The schema is intended for public use, automatic validation, and long-term traceability of waveform digital objects.
- Define a standardized provenance model for waveform digital objects
- Enable automatic validation using JSON Schema
- Support FAIR principles, with emphasis on:
- Reusability
- Transparency
- Reproducibility
- Align provenance metadata with:
- W3C PROV-O
- Dublin Core / DCTERMS
- Schema.org
- Integrate seamlessly with:
- WF Handle
- PID-based landing services
- WF Manifest RO-Crate
A WF Provenance document represents:
- a PID-identified digital object
- its workflow history
- the agents, software, and sources involved in its creation
The model is revision-centric:
- each processing step produces a new version
- versions are explicitly linked via
prov:wasRevisionOf
This enables:
- provenance chaining
- backward navigation of processing steps
- machine reasoning over workflows
- Schema type: JSON Schema (Draft 2020-12)
- Main type:
object - Extension policy: strict (
additionalProperties: false) - Required top-level fields:
@context@typedc:identifierprov:wasRevisionOf
| Field | Type | Description |
|---|---|---|
@context |
object | Prefix mapping (dc, dcterms, prov, schema) |
@type |
string | Fixed value: "WF Provenance" |
dc:identifier |
string | Persistent identifier of the digital object |
dcterms:isPartOf |
string | Optional aggregation or collection |
prov:generatedAtTime |
string (date-time) | Provenance record creation time |
prov:wasAttributedTo |
string | Responsible agent or organization |
prov:usage |
object | Software used during processing |
prov:wasRevisionOf |
array | Workflow revisions |
Each revision represents one workflow step that generated or modified the data.
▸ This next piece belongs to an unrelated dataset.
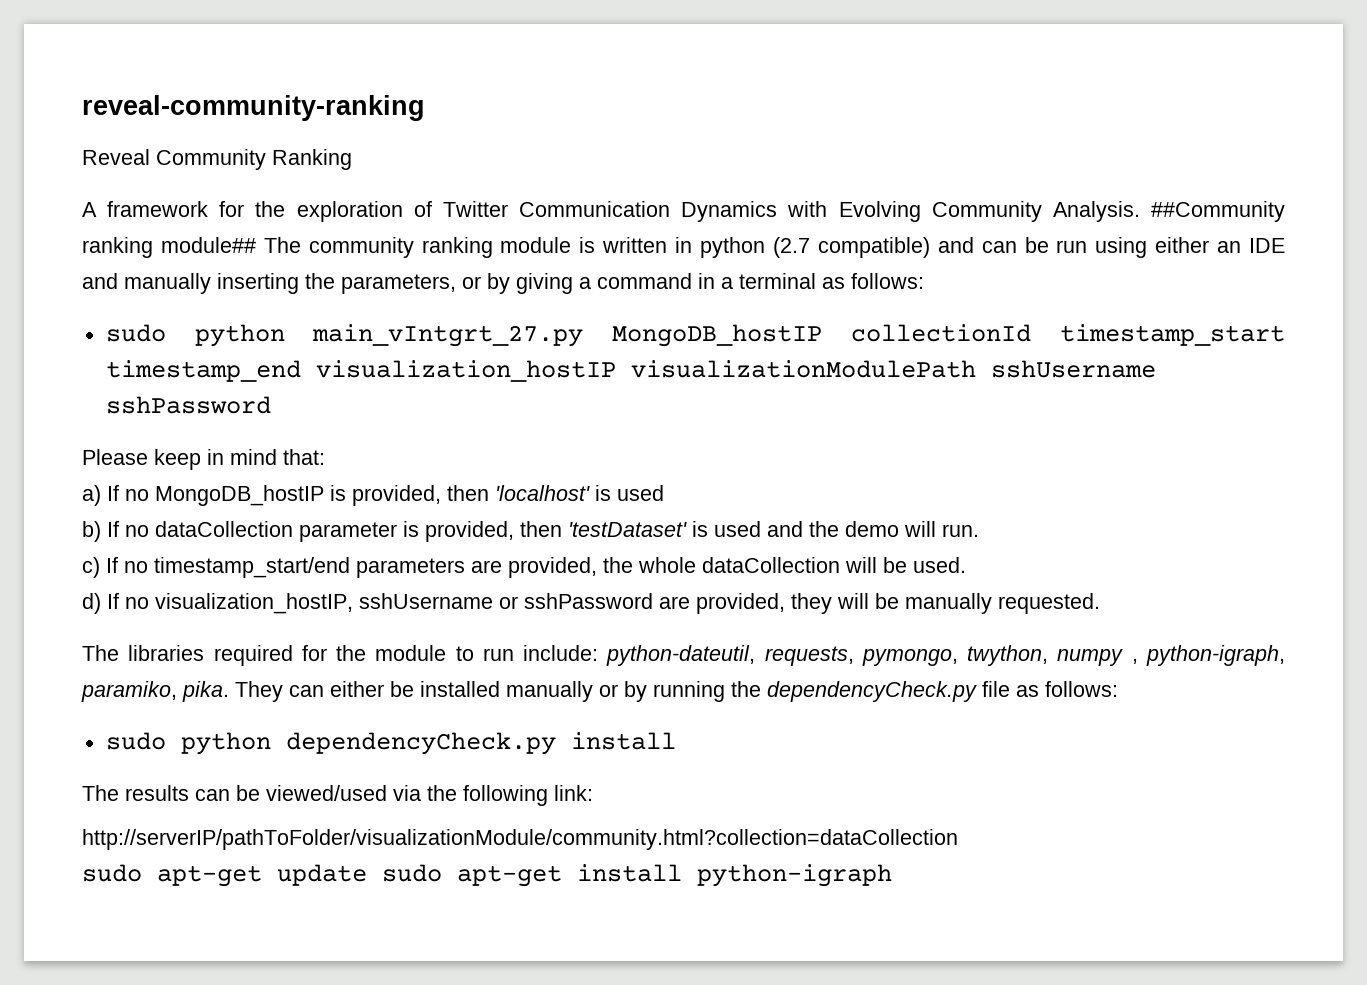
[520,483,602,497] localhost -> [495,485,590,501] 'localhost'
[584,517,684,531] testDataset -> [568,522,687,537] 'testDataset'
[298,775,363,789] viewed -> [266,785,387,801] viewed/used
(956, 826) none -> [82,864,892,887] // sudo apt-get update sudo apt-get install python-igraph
| Field | Type | Description |
|---|---|---|
dc:hasVersion |
integer | Version number |
schema:file |
object | Output file information |
prov:wasGeneratedBy |
object | Generation activity |
| Field | Type | Description |
|---|---|---|
schema:startDate |
string (date-time) | Workflow start time |
schema:Organization |
string | Responsible organization |
prov:SoftwareAgent |
array (URI) | Software agents involved |
dcterms:spatial |
object | Spatial reference (x, y, z) |
| Field | Type | Description |
|---|---|---|
name |
string | File name |
position |
string (URI) | Persistent or resolvable file location |
| Field | Type | Description |
|---|---|---|
prov:hadPrimarySource |
URI | Source dataset |
schema:SoftwareApplication |
array (URI) | Software used |
schema:Organization |
string | Executing organization |
dcterms:accrualPeriodicity |
string | Update frequency |
- JSON Schema
- Enforces structure, required fields, and data types
- Prevents uncontrolled extensions
- SHACL
- Enables semantic and logical validation
- Useful for temporal consistency and workflow integrity checks
The schema is designed to be safely used in automated validation pipelines.
{
"@context": {
"dc": "http://purl.org/dc/elements/1.1/",
"dcterms": "http://purl.org/dc/terms/",
"prov": "http://www.w3.org/ns/prov#",
"schema": "http://schema.org/"
},
"@type": "WF Provenance",
"dc:identifier": "11099/6b8414a2-fb66-11f0-b5e4-0242ac120007",
"prov:generatedAtTime": "2024-04-10T12:00:00Z",
"prov:wasAttributedTo": "INGV",
"prov:wasRevisionOf": [
{
"dc:hasVersion": 1,
"schema:startDate": "2024-04-09T00:00:00Z",
"schema:Organization": "INGV",
"prov:SoftwareAgent": [
"https://example.org/software/mseed-processor"
],
"dcterms:spatial": {
"x": 40.7867,
"y": 15.9427,
"z": 690
},
"schema:file": {
"name": "IV.ACER..HNE.D.2024.100",
"position": "https://hdl.handle.net/11099/data/ACER_HNE_20240409.mseed"
},
"prov:wasGeneratedBy": {
"prov:hadPrimarySource": "https://hdl.handle.net/11099/source/ACER",
"schema:SoftwareApplication": [
"https://example.org/software/fdsnws"
],
"schema:Organization": "INGV",
"dcterms:accrualPeriodicity": "irregular"
}
}
]
}Relationship with WF Handle
WF Handle describes what the digital object is
WF Provenance describes how it was produced
Together they implement a PID-centric, information-centric metadata model supporting FAIR data management, reproducible science, and long-term preservation.